After cracking ASEAN code, SAIC gears up for India challenge

Updated on: Mar 22, 2019

Brand muscle: SAIC has a wide array of products that can be intermixed to meet the specific needs of a market. A file photo (above) of a SAIC GM Wuling factory in China | Photo Credit: Norihiko Shirouzu

Chinese carmaker makes presence felt in Thailand and Indonesia but will face new dynamics in India

Ammar Master & Titikorn Lertsirilungsun

Alibaba Group, Huawei Technologies and Tencent Holdings (through WeChat) are some of the well-known Chinese companies that are racing competitively on the world stage.

In the automotive landscape, Chinese vehicle makers have also been upping their game. Excluding their home market of China, global passenger vehicle (PV) sales of these automakers have climbed rapidly in the past two years — from 2.81 lakh units in 2016 to 4.41 lakh units in 2018. These numbers exclude Volvo Cars, which is owned by the Geely Group.

SAIC, the largest Chinese automotive company (by light vehicle sales volume), in particular, is slowly moving towards realising its global ambitions since the acquisition of Morris Garages (MG) in 2011. Its global PV sales, barring China, stood at 74,000 units in 2018, up from 17,000 units in 2016, with a majority of the volumes coming from MG.

SAIC’s Asia-Pacific sans China strategy has thus far been concentrated in the ASEAN region, particularly with a focus on Thailand and Indonesia. But it will soon start its innings in India through MG.

What is interesting is that the automaker has entered both the largely Japanese-dominated ASEAN markets with unknown brands in the form of MG in Thailand and Wuling in Indonesia. Although it is still early days, both MG and Wuling have received good market acceptance because of a well-thought approach.

To begin with, SAIC introduced these two brands with the right products and at competitive prices. In Thailand, MG first launched the MG3 sub-compact car to penetrate the biggest PV segment in the country. This was soon followed by the introduction of the GS and ZS models to reap the benefits of the growing SUV boom.

--

**DIRECTIONS**
1 – According to the article on SAIC's expansion, which model did MG launch first in Thailand?
2 – Carry on writing the article about SAIC's move into the ASEAN and Indian car markets, starting right after its final sentence.

**ENTRIES SHOWN**
--

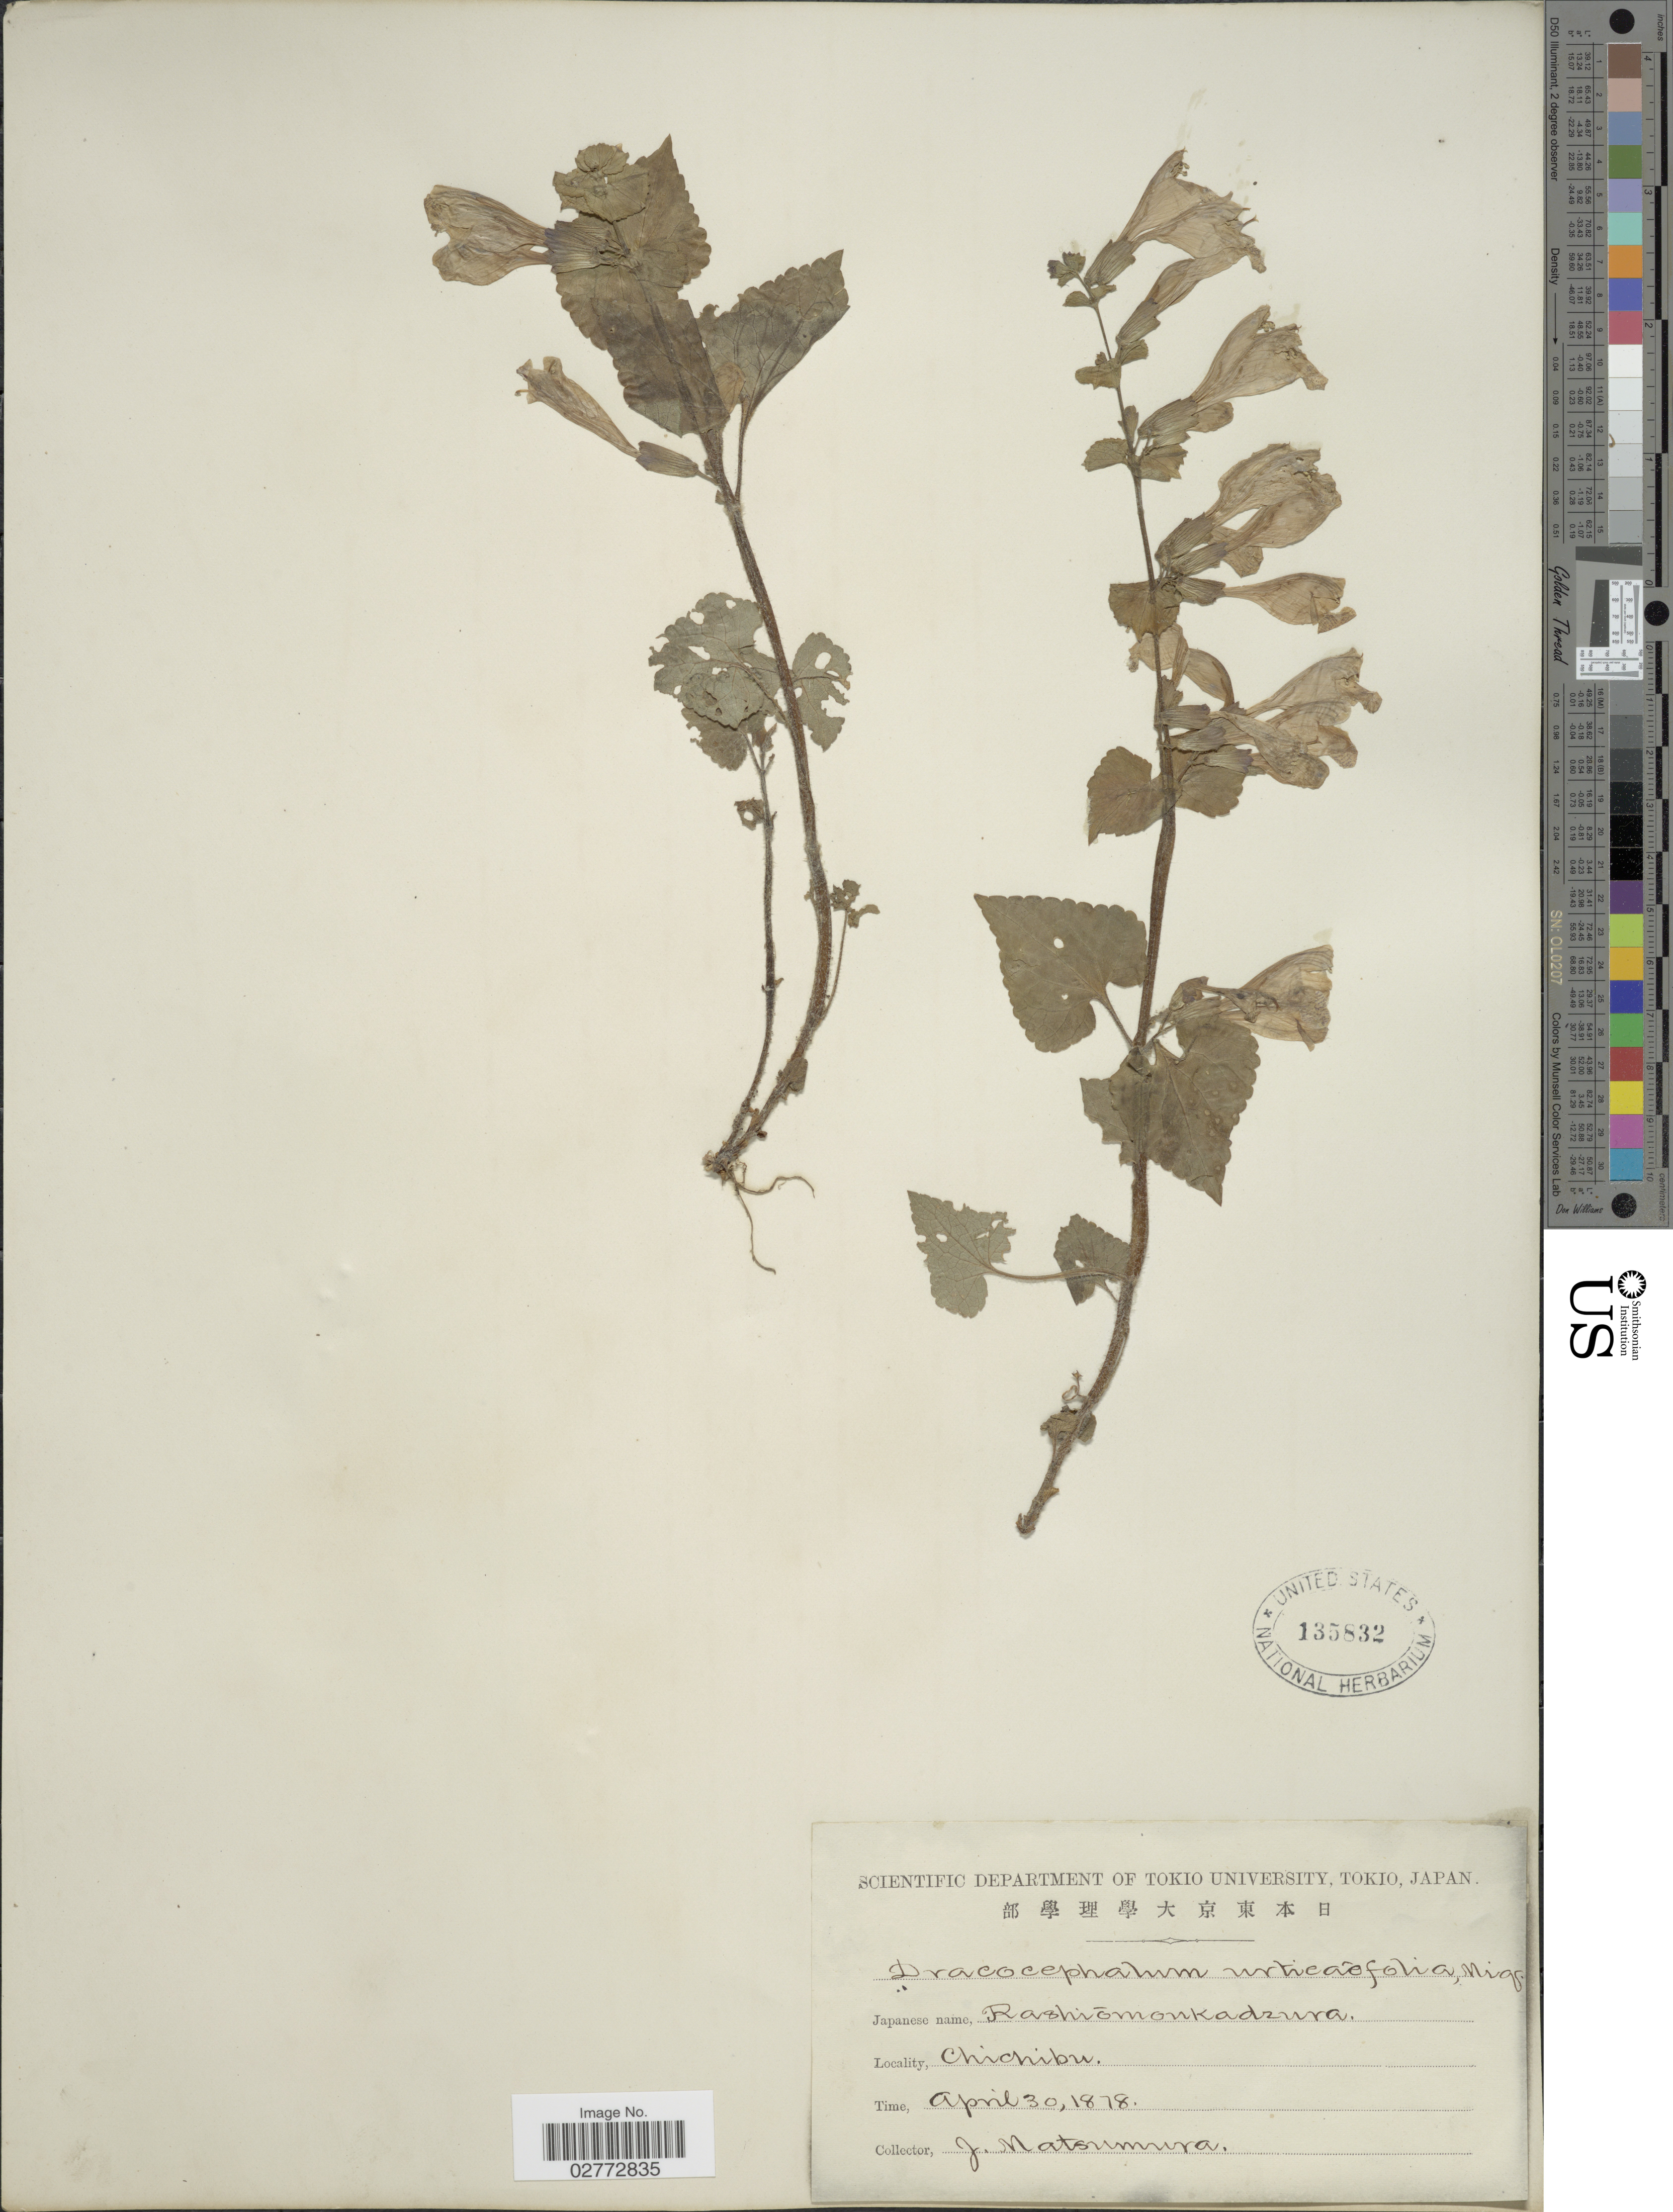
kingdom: Plantae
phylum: Tracheophyta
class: Magnoliopsida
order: Lamiales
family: Lamiaceae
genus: Dracocephalum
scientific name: Dracocephalum urticifolium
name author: Miq.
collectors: J. Matsumura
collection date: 1978-04-30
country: Japan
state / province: Tokyo, Federal City of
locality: Chichibu.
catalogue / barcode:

--

**ANSWERS BELOW**
1 – The MG3 sub-compact car.

2 –
Wuling similarly jumped straight into the MPV market, the largest in Indonesia, with the Confero and the Cortez, to battle against the venerable Toyota Avanza as well as the Innova.

SAIC also rightly decided to build these vehicles locally to pare down costs, and benefited from generous tax incentives offered in Thailand and Indonesia to promote localisation. The decision also meant that MG and Wuling avoided paying hefty duties for fully-built import vehicles, which allowed for competitive pricing.

The strategy has paid off handsomely, especially in Thailand. After initially assembling vehicles through a lease property at an investment cost of THB (Thai Baht) 9 billion, MG vehicles are today manufactured at its fully-owned unit while another facility is also being planned for the future. The total investment outlay for the two units is reported to be to the tune of THB 30-40 billion.

On the retail front, both MG and Wuling are offering longer warranty periods than their rivals to quickly attract buyers and allay any perceived fears over quality. While automakers in Thailand and Indonesia typically offer warranty periods of three years or 1,00,000 km (whichever comes first), MG Thailand has extended its warranty period to four years.

Wuling in Indonesia, while offering the same warranty terms as its competitors, offers a longer period of five years for the engine and key transmission components.

Big charge from electrification

Going forward, SAIC is also likely to benefit from policies promoting vehicle electrification in Thailand and Indonesia since it has EV (electric vehicle) technology in its arsenal. MG Thailand has already applied for PHEV (plug-in hybrid electric vehicle) and BEV (battery electric vehicle) incentive programmes, and has received approval for its PHEV proposal. Likewise, we expect Wuling to join Indonesia’s upcoming low carbon emission vehicle (LCEV) programme.

Another big advantage SAIC has over regional rivals is its wide array of brand names and products, which can be intermixed to meet the specific needs of a market based on brand perceptions and segment requirements. For example, MG Thailand will introduce a re-badged Maxus T60 as a new pick-up truck in Thailand.

Similarly, the Baojun 530 is sold as the Wuling Almaz in Indonesia. The same vehicle will soon arrive as the MG Hector to begin SAIC’s foray in India, which will be the Chinese automaker’s next phase of growth in Asia-Pacific.

The approach for India is in line with SAIC’s overall strategy for this part of the world with MG entering the fast-growing SUV market. The company also plans to launch the MG E ZS, an electric version of the ZS, but likely to be a low-volume model to showcase the brand’s EV technology.

We also anticipate MG to bring a localised and re-badged version of the Baojun 510 subcompact SUV, possibly by around 2021, to complement the Hector in the market.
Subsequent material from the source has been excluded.